Les évènements futurs donneront-ils raison à la stratégie suivie par la Banque Centrale Européenne ? En effet, à rebours de la Réserve Fédérale, Francfort poursuit, même si une légère inflexion de langage a pu être récemment constatée, une politique monétaire centrée sur le risque de pression inflationniste dans la zone euro. Depuis plusieurs mois, cette politique est contestée au sein de l’Union Européenne par les gouvernements nationaux qui pressent Jean-Claude Trichet de s’attarder sur la croissance en cette période de crise financière mondiale.
Bien que la croissance demeure généralement la préoccupation principale, spécialement aux Etats-Unis, le débat au sujet de l’impact de l’inflation sur l’économie et sur le cours des devises commence à émerger. Même en Chine, la pression inflationniste qui a atteint 7% pour la première fois depuis onze ans inquiète les autorités qui gardent en mémoire le douloureux souvenir des manifestations de 1988, précédant la répression brutale de la place Tiananmen.

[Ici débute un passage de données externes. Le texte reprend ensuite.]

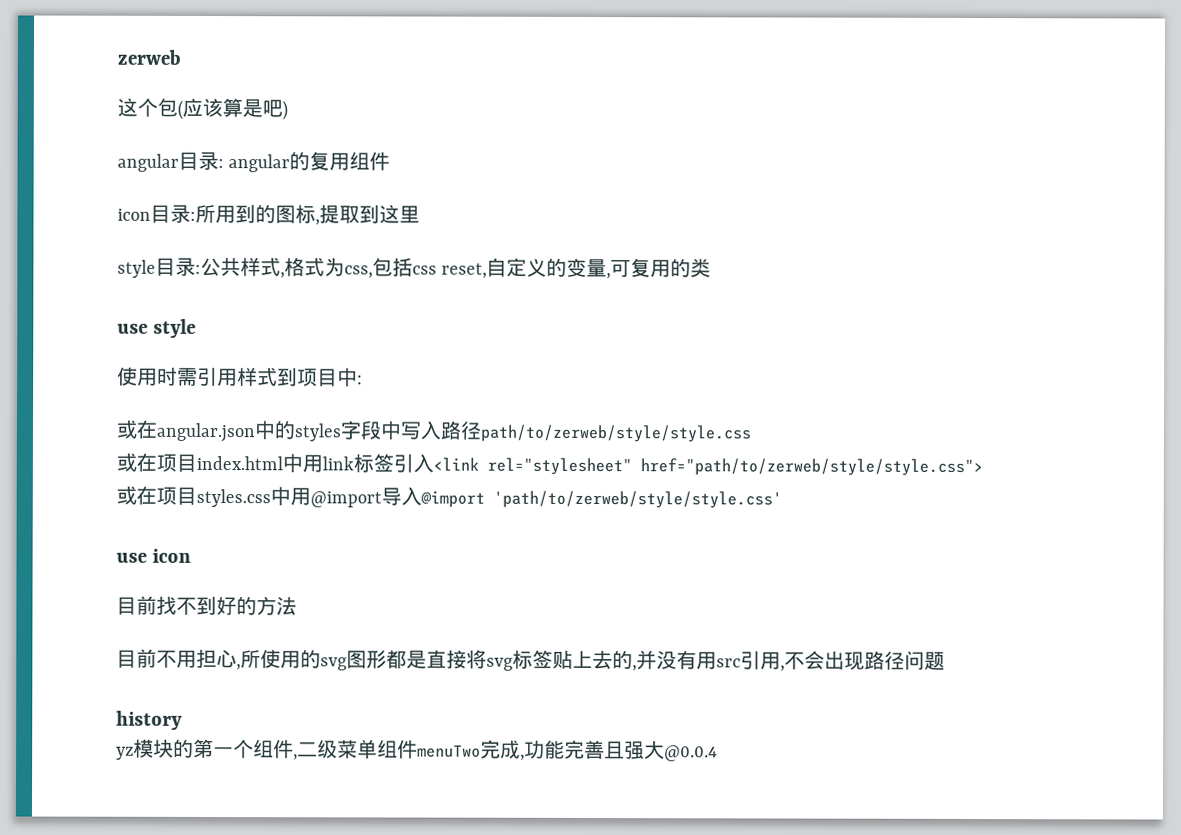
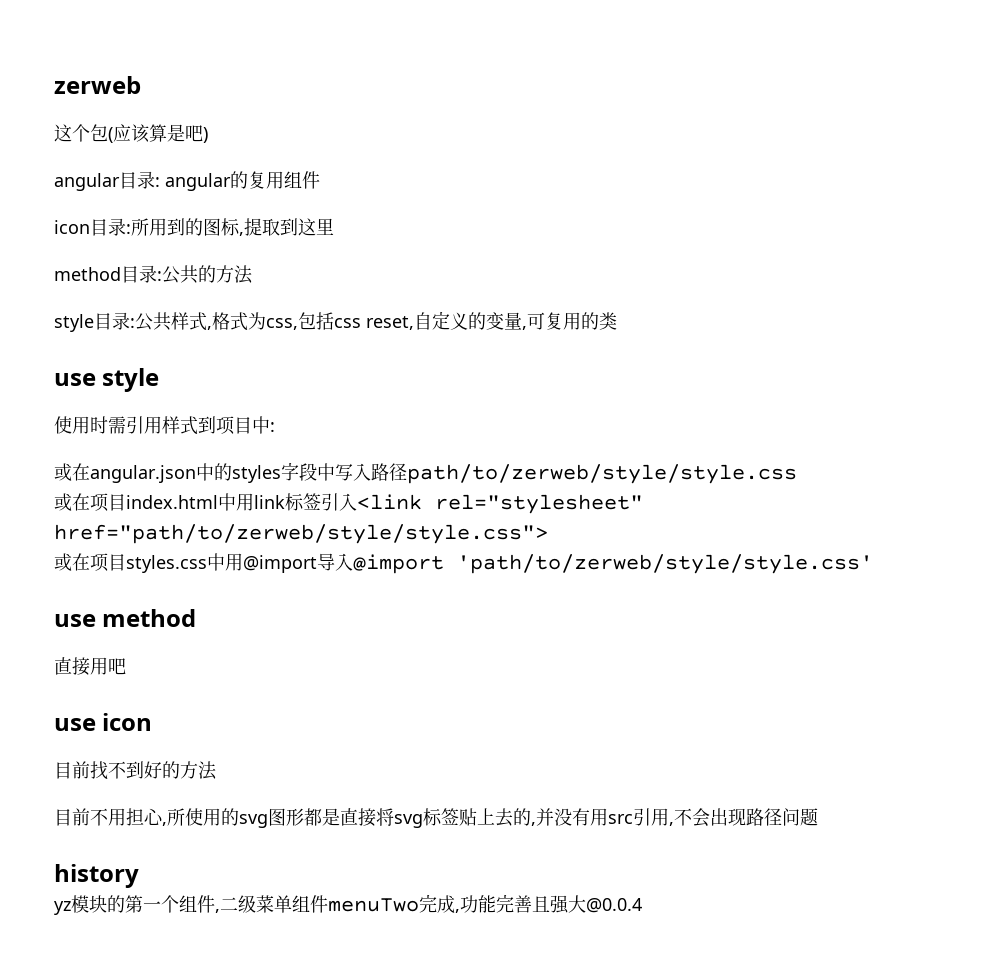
(420, 214) none -> [54,265,253,284] // method目录:公共的方法
(782, 499) none -> [54,609,197,627] [54,657,126,676] // use method // 直接用吧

En fait, la théorie économique affirme qu’en période de difficultés, les producteurs n’augmentent pas les prix et les travailleurs, craignant de perdre leur emploi, ne demandent pas des hausses de salaires. Cependant, comme souvent, la réalité contredit la théorie. Pour preuve la récente bataille des sidérurgistes allemands afin d’obtenir une hausse de 5,2% des salaires alors que l’industrie sidérurgique est plombée par une hausse de 65% du prix du minerai de fer.
Ainsi, c’est une nouvelle fois le scénario d’une stagflation, évoqué ouvertement par la Banque d’Angleterre, qui est remis sur la table. Même si la Réserve Fédérale ni la Banque Centrale Européenne ne partagent le pessimisme de Londres, une vague d’inquiétude quant à la croissance de l’inflation semble traverser de part et d’autre l’Atlantique.
Alors que la Réserve Fédérale a annoncé une révision à la baisse des perspectives de croissance pour 2008, qui a eu pour conséquence de faire baisser le dollar sur le forex, le spectre de l’inflation a surgi dans le débat parmi les intervenants du comité de politique monétaire. D’après les estimations, hors énergie et alimentation, l’inflation pourrait atteindre 2,2% alors que les prévisions d’octobre étaient de 1,7%. Il est à prévoir d’ailleurs que ces estimations soient de nouveau évaluées à la hausse.
Certes, bien que jugée « décevante », l’évolution actuelle de l’inflation ne panique pas Ben Bernanke, à l’inverse de son homologue européen. Ainsi, la Fed devrait rester pour le moment dans sa stratégie de baisse des taux. Cependant, l’inflation, conjuguée à l’actuel recul de l’activité et de l’investissement, à la baisse des créations d’emploi et de la consommation et devant le renchérissement du pétrole, devrait provoquer une « contraction » de l’économie américaine selon les économistes, qui devrait probablement pénaliser encore davantage le dollar sur le marché des changes.